■ **PAGE TEXT**

┄┄┄┄┄┄┄┄┄┄┄┄┄┄┄┄┄┄┄┄

# pumpkin tripod



## hhh (Mar 1, 2012)

I put pumpkins out on our lawn, but they don't seem very visible sitting on the ground. So I made a way to hold them up:









Here I mainly followed someone else's tutorial for a folding camp stool, but just used old branches instead of dowels and some sisal rope instead of the leather seat.
http://www.designsponge.com/2011/06/diy-project-tripod-camping-stool.html

I'm planning to add some more with varying heights next year.


----------



## ooojen (Sep 4, 2014)

Very good idea! I generally have a lot of pumpkins and like to display them at different levels. This would be quite manageable for me. Thanks for sharing the idea!


----------



## hhh (Mar 1, 2012)

Just in case any one needs a last minute stand... I ended up with a pumpkin with a very unstable base that needed a stand, and I figured that since the stand wouldn't be bearing much weight I could skip the bolts in the above tutorial and just use string. So I drilled holes in some sticks about 2/3 of the way up, threaded some twine through and tied it together. Then holes through the top and more twine, and that's it. very quick pumpkin stand.


----------



## Wolfman (Apr 15, 2004)

┄┄┄┄┄┄┄┄┄┄┄┄┄┄┄┄┄┄┄┄

■ **RECORD SET**
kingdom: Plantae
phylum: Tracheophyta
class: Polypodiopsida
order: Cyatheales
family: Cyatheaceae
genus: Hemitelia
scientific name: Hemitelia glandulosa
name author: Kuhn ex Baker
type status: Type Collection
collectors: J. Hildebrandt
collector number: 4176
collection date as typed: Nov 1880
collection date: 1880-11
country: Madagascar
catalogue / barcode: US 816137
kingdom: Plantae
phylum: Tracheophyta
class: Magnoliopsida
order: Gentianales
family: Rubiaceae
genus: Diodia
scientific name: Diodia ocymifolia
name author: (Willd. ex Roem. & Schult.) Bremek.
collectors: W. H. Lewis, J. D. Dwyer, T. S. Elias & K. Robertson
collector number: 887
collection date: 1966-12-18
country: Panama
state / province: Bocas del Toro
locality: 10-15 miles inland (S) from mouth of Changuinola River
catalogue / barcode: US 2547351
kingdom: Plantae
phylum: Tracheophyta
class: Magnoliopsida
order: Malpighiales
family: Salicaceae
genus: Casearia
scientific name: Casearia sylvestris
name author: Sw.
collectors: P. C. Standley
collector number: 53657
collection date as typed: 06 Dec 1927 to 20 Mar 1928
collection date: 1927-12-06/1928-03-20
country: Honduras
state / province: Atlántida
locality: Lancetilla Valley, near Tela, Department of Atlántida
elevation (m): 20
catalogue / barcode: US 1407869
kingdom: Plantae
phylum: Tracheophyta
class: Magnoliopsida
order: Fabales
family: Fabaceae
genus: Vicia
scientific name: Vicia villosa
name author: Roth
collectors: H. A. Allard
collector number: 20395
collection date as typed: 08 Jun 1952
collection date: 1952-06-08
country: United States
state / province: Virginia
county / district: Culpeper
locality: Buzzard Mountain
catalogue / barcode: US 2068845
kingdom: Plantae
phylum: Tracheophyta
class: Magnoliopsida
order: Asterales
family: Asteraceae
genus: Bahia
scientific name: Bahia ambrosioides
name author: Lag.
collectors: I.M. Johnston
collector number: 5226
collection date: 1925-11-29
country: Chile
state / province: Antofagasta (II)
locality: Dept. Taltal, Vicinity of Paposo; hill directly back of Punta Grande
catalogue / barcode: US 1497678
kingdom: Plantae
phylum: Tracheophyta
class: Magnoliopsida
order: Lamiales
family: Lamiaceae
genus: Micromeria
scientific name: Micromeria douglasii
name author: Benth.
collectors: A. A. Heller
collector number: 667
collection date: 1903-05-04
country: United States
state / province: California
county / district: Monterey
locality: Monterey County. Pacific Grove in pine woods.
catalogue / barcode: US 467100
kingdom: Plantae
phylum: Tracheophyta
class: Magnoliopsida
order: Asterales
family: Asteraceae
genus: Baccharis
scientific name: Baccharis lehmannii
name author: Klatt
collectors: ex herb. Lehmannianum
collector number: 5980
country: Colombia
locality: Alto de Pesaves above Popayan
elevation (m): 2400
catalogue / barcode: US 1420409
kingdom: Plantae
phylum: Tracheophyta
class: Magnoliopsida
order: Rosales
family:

┄┄┄┄┄┄┄┄┄┄┄┄┄┄┄┄┄┄┄┄

■ **EXERCISE 1**
List each distinct username that heads a post in the pumpkin tripod thread.
■ **EXERCISE 2**
Carry on the pumpkin tripod thread from the point where it stops.

■ **EXPECTED ANSWER 1**
hhh, ooojen, Wolfman

■ **EXPECTED ANSWER 2**
We put ours on 2"x2" stands with a bit of plywood at the top. These that you use are much sharper. Like something a ghoul or a witch would cobble together. Nice Job!


----------



## SewingPirate (Oct 27, 2016)

Thats great


----------



## halloween71 (Apr 22, 2007)

Great idea!!!!


----------



## RCIAG (Jul 19, 2010)

THIS is the reason I love this place, it's a simple yet effective way to display something. So simple I never would have thought of it. I fully admit that I am totally stealing this idea because it's such a fantastic & simple solution!!


----------



## DEADicated (Sep 22, 2008)

Great idea hhh!
I think I will try this with my singing pumpkins. I've never liked the table I use.
How easy do you think it would be to adjust for height?


----------



## redd1981 (Sep 24, 2013)

Awesome idea!! They have a great blair-witchy look to them.


----------



## hhh (Mar 1, 2012)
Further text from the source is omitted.